> [PROBLEM TO WORK ON]
Quote all entries exactly, leaving pictures aside.

> [DATA FOR THIS EXERCISE]
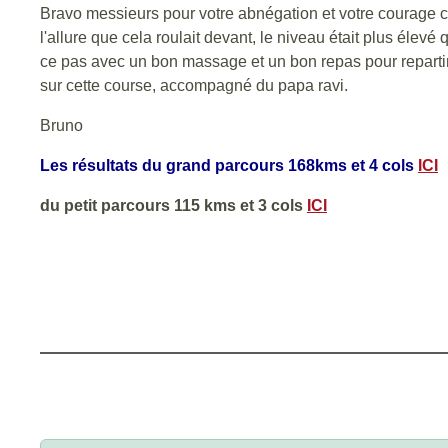
Bravo messieurs pour votre abnégation et votre courage car 
l'allure que cela roulait devant, le niveau était plus élevé
ce pas avec un bon massage et un bon repas pour repartir 
sur cette course, accompagné du papa ravi.
Bruno
Les résultats du grand parcours 168kms et 4 cols
ICI
du petit parcours 115 kms et 3 cols
ICI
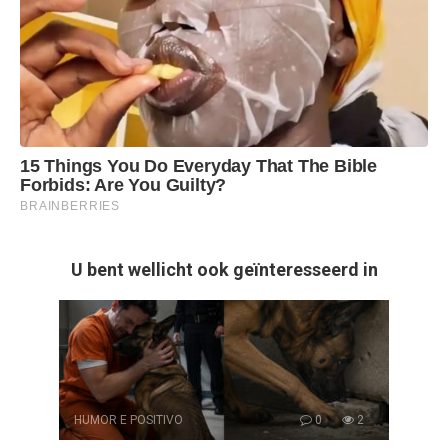
U bent wellicht ook geïnteresseerd in
HUMOR E POSITIVO
0
2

> [SOLUTION TO THE PROBLEM]
Bravo messieurs pour votre abnégation et votre courage car 
l'allure que cela roulait devant, le niveau était plus élevé
ce pas avec un bon massage et un bon repas pour repartir 
sur cette course, accompagné du papa ravi.
Bruno
Les résultats du grand parcours 168kms et 4 cols
ICI
du petit parcours 115 kms et 3 cols
ICI
U bent wellicht ook geïnteresseerd in
HUMOR E POSITIVO
0
2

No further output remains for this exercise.